▸ Exercise:
The answer must be every line from the entries below that includes "sides".

▸ The input:
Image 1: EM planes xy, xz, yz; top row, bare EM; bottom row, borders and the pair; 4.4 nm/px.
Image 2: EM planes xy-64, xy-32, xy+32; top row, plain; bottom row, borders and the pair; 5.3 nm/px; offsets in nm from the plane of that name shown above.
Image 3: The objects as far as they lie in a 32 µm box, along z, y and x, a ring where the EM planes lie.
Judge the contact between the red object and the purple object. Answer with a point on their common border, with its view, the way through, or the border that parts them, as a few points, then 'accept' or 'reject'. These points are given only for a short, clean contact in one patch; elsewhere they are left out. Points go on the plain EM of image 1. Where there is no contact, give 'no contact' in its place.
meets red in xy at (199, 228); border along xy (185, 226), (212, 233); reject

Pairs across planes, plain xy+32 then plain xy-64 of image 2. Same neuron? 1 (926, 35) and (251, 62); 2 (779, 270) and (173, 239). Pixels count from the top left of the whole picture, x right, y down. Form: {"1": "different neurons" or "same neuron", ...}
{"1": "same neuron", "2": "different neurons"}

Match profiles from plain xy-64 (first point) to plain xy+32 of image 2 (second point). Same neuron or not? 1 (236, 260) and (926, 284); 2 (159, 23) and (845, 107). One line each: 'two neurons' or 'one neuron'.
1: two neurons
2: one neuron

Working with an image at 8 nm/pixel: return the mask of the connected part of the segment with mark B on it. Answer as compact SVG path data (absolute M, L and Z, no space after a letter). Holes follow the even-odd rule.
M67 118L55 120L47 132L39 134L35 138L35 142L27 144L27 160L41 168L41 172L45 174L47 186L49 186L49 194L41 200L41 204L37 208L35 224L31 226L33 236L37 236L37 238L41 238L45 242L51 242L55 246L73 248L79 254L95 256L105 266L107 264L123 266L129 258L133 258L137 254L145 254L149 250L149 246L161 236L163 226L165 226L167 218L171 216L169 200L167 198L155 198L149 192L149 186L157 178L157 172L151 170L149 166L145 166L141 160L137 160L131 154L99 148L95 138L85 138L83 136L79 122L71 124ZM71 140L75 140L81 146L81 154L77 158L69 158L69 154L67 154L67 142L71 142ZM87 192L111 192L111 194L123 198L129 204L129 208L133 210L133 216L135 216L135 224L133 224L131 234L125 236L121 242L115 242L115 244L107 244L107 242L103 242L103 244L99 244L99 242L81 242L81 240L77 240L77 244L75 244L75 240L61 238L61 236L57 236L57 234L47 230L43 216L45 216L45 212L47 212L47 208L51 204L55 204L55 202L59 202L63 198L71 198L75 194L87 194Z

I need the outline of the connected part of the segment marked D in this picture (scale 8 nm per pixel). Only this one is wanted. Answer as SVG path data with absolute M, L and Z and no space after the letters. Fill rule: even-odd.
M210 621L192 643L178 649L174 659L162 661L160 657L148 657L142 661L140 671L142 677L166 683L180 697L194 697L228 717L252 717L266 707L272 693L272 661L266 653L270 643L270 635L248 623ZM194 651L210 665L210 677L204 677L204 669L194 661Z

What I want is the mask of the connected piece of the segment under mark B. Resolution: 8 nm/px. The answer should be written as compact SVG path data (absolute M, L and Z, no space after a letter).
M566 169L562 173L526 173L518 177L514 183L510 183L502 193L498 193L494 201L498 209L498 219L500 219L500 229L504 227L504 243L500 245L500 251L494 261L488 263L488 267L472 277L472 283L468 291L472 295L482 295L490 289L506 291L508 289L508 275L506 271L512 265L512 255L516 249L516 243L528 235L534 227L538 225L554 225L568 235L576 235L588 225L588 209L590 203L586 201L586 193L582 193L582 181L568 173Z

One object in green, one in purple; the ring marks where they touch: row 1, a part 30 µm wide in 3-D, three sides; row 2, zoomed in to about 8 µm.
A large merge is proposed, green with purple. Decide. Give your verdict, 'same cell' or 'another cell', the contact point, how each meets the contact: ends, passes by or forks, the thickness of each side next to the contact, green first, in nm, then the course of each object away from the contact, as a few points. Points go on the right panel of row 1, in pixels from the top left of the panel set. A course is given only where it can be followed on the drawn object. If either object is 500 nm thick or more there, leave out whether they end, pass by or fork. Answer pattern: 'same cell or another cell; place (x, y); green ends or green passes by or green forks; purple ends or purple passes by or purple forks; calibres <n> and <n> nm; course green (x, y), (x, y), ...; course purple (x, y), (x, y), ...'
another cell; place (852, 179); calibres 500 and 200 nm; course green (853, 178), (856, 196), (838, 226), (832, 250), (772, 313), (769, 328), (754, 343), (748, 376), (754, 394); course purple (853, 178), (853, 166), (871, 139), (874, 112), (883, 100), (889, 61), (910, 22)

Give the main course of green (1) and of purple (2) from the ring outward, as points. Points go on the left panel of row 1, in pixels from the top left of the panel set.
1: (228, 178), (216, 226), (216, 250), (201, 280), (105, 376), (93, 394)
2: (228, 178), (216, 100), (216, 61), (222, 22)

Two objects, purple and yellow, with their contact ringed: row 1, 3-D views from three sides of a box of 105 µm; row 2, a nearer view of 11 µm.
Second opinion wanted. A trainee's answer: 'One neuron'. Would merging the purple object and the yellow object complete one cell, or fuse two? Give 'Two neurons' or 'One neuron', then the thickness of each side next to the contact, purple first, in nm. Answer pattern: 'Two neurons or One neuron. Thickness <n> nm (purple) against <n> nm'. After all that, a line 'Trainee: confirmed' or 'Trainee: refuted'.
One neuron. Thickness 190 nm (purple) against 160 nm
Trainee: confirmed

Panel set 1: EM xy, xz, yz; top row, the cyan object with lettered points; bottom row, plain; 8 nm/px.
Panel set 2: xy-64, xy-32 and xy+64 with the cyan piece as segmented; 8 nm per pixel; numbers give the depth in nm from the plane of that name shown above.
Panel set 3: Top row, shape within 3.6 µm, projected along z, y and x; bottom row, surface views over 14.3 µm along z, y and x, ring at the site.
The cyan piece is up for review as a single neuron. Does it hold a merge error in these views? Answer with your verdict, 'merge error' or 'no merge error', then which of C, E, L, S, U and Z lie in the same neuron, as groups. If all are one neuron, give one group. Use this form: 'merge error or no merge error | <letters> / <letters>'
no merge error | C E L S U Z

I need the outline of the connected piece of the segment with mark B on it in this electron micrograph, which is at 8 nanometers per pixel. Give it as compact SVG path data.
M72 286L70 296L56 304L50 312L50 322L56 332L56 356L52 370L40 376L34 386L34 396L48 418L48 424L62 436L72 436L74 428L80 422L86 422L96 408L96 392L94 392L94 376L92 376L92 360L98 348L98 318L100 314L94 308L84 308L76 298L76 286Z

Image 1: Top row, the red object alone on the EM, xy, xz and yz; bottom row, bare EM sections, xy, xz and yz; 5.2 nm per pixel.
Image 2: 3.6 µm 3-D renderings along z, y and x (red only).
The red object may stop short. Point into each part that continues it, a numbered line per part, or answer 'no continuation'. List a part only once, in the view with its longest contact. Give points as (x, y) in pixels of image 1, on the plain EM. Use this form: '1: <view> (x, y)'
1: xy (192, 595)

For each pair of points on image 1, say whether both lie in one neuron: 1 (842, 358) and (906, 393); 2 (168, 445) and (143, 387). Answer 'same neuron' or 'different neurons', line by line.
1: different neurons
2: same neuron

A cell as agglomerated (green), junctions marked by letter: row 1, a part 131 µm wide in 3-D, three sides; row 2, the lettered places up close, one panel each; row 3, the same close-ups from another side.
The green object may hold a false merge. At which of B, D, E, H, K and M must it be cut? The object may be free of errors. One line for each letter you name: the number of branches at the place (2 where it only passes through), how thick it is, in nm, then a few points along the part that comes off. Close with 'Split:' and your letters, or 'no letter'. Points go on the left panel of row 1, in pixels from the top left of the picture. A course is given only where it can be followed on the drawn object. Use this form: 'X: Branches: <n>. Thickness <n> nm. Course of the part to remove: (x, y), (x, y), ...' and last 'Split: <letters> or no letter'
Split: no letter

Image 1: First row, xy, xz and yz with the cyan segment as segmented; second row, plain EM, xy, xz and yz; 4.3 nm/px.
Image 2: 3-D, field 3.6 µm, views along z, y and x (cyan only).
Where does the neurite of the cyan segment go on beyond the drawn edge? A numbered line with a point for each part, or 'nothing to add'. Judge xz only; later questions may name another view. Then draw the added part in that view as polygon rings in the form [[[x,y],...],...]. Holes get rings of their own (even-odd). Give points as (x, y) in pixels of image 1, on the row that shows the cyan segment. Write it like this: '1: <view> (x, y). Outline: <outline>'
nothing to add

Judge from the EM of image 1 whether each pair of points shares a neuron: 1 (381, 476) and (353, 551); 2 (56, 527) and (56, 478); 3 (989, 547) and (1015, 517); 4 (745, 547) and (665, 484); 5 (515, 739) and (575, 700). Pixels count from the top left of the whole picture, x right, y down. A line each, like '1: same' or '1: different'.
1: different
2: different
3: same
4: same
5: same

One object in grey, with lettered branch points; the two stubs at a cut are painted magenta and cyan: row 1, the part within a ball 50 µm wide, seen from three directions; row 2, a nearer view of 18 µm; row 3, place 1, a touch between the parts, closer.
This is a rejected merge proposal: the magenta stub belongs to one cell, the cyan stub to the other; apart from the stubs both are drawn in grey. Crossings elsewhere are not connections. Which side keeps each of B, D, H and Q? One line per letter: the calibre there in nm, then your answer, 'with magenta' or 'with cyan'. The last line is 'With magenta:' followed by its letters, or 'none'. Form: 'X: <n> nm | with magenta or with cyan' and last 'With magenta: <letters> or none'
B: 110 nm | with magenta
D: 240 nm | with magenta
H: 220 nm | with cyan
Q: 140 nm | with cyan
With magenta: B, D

▸ Written solution:
One object in green, one in purple; the ring marks where they touch: row 1, a part 30 µm wide in 3-D, three sides; row 2, zoomed in to about 8 µm.
Two objects, purple and yellow, with their contact ringed: row 1, 3-D views from three sides of a box of 105 µm; row 2, a nearer view of 11 µm.
A cell as agglomerated (green), junctions marked by letter: row 1, a part 131 µm wide in 3-D, three sides; row 2, the lettered places up close, one panel each; row 3, the same close-ups from another side.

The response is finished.